===== EXERCISE MATERIAL =====

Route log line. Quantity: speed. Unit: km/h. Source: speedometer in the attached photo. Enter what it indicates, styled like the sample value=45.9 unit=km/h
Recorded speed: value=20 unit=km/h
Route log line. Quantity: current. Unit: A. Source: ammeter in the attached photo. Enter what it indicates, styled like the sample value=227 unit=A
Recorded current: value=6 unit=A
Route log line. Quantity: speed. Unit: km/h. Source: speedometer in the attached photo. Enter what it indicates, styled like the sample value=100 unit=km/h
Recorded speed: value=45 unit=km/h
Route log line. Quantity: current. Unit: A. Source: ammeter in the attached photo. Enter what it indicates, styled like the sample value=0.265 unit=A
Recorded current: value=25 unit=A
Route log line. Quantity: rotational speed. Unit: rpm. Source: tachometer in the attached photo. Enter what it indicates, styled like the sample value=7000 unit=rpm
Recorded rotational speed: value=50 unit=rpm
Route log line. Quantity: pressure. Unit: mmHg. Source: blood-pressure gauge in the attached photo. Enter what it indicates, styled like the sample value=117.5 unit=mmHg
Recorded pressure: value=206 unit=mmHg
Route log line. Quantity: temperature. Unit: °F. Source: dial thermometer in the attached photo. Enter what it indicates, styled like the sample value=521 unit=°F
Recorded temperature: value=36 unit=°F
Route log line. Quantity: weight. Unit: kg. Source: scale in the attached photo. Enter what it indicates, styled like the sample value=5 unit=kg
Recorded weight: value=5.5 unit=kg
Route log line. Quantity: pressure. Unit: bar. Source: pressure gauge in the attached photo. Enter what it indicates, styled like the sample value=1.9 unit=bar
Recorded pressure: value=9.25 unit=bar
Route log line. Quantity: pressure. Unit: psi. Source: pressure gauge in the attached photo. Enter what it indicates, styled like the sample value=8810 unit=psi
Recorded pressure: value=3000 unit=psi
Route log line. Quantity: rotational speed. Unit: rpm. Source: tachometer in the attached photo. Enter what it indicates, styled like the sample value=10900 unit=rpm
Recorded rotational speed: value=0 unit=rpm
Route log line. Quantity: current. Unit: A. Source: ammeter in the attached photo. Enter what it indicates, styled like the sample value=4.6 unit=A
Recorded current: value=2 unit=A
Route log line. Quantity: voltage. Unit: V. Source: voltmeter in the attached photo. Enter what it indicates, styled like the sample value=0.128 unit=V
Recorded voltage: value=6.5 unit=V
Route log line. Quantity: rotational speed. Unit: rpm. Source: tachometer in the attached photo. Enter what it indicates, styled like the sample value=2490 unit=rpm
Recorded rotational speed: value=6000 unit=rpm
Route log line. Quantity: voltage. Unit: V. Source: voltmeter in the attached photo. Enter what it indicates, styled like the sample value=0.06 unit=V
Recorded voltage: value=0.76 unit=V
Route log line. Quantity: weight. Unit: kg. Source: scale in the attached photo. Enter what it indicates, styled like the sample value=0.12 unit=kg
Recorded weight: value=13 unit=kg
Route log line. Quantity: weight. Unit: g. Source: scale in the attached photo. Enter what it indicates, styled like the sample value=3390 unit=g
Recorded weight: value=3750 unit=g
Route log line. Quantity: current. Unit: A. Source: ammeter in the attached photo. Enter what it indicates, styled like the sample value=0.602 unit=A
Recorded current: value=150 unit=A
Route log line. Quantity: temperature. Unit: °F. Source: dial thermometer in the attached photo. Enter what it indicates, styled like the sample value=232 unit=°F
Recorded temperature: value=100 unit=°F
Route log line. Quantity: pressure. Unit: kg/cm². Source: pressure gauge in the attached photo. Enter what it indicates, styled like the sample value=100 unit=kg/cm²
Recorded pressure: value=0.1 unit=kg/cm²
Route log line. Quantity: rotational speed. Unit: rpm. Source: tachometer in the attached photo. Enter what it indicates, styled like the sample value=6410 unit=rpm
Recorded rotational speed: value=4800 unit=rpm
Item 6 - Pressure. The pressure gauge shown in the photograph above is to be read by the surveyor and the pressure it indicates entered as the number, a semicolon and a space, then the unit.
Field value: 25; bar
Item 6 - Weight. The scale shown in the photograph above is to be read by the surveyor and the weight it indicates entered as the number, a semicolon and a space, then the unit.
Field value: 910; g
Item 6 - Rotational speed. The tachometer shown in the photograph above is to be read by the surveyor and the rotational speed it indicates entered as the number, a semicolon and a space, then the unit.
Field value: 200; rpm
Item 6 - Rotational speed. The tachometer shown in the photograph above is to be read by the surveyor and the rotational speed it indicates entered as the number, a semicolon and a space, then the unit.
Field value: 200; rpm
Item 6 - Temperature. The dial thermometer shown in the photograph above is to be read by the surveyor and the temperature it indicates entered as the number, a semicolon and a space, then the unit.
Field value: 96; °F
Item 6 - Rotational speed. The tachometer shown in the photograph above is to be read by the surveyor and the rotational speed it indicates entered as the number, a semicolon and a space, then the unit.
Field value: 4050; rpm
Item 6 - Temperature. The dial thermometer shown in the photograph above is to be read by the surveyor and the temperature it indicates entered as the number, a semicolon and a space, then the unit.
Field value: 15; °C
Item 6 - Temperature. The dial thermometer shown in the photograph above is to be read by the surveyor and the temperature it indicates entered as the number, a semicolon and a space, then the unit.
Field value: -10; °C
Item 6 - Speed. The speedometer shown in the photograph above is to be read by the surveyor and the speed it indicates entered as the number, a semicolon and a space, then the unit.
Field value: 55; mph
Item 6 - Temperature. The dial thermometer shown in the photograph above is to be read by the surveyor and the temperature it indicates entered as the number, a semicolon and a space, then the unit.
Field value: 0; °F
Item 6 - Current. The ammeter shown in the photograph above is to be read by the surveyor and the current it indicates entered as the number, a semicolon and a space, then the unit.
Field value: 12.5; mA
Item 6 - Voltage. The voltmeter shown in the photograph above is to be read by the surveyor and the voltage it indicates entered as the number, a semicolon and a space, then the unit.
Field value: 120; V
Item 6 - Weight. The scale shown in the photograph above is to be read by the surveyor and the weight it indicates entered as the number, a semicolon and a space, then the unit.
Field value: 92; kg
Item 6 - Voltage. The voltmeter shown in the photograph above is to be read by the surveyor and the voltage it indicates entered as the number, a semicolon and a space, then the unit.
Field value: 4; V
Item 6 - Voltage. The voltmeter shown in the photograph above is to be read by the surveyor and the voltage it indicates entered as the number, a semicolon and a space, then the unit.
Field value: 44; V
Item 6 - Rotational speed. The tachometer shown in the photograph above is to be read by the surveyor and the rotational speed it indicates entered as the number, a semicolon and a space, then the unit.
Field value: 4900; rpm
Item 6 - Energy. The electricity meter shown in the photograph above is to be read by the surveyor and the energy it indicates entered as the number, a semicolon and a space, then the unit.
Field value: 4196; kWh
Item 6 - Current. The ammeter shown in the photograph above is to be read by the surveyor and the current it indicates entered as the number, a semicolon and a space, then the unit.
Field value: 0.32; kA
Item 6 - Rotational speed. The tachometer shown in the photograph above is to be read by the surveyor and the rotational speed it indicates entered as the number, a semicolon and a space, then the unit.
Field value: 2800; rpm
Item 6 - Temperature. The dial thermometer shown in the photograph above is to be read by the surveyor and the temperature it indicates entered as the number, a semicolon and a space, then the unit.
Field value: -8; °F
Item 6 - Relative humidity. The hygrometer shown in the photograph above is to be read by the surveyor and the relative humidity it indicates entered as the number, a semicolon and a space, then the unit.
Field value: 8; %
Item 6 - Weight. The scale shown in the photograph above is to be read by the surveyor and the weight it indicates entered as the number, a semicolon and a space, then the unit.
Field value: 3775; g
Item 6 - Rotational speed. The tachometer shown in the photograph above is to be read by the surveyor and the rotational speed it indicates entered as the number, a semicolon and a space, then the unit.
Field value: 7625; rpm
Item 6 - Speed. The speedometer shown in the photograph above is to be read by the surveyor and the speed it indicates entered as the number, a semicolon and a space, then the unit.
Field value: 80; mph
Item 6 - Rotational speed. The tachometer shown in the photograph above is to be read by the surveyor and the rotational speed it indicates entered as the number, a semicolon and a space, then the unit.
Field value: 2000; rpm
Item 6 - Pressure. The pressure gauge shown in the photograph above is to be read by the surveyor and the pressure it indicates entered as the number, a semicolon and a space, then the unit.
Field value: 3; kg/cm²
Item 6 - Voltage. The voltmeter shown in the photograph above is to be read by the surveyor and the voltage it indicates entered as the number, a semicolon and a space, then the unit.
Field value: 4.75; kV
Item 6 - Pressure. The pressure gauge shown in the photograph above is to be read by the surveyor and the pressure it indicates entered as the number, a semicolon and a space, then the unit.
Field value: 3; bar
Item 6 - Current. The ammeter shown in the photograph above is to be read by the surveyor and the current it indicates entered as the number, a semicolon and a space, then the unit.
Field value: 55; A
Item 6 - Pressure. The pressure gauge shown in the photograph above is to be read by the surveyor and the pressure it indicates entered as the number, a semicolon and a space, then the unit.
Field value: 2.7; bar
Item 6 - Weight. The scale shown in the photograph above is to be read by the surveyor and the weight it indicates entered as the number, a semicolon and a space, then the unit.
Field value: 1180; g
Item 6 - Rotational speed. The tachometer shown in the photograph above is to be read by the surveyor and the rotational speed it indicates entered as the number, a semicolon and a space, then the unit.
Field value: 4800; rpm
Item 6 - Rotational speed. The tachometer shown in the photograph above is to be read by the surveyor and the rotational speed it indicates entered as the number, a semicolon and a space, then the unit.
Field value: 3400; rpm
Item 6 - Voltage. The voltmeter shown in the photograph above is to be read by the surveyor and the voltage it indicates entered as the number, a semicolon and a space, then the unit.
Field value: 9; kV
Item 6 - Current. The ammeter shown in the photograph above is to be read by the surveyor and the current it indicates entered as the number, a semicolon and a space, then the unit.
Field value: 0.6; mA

=====

Present the entries as a numbered list, running from the very first line through the line that contains "Recorded pressure: value=206 unit=mmHg", with both ends included and any blank lines omitted.

1. Route log line. Quantity: speed. Unit: km/h. Source: speedometer in the attached photo. Enter what it indicates, styled like the sample value=45.9 unit=km/h
2. Recorded speed: value=20 unit=km/h
3. Route log line. Quantity: current. Unit: A. Source: ammeter in the attached photo. Enter what it indicates, styled like the sample value=227 unit=A
4. Recorded current: value=6 unit=A
5. Route log line. Quantity: speed. Unit: km/h. Source: speedometer in the attached photo. Enter what it indicates, styled like the sample value=100 unit=km/h
6. Recorded speed: value=45 unit=km/h
7. Route log line. Quantity: current. Unit: A. Source: ammeter in the attached photo. Enter what it indicates, styled like the sample value=0.265 unit=A
8. Recorded current: value=25 unit=A
9. Route log line. Quantity: rotational speed. Unit: rpm. Source: tachometer in the attached photo. Enter what it indicates, styled like the sample value=7000 unit=rpm
10. Recorded rotational speed: value=50 unit=rpm
11. Route log line. Quantity: pressure. Unit: mmHg. Source: blood-pressure gauge in the attached photo. Enter what it indicates, styled like the sample value=117.5 unit=mmHg
12. Recorded pressure: value=206 unit=mmHg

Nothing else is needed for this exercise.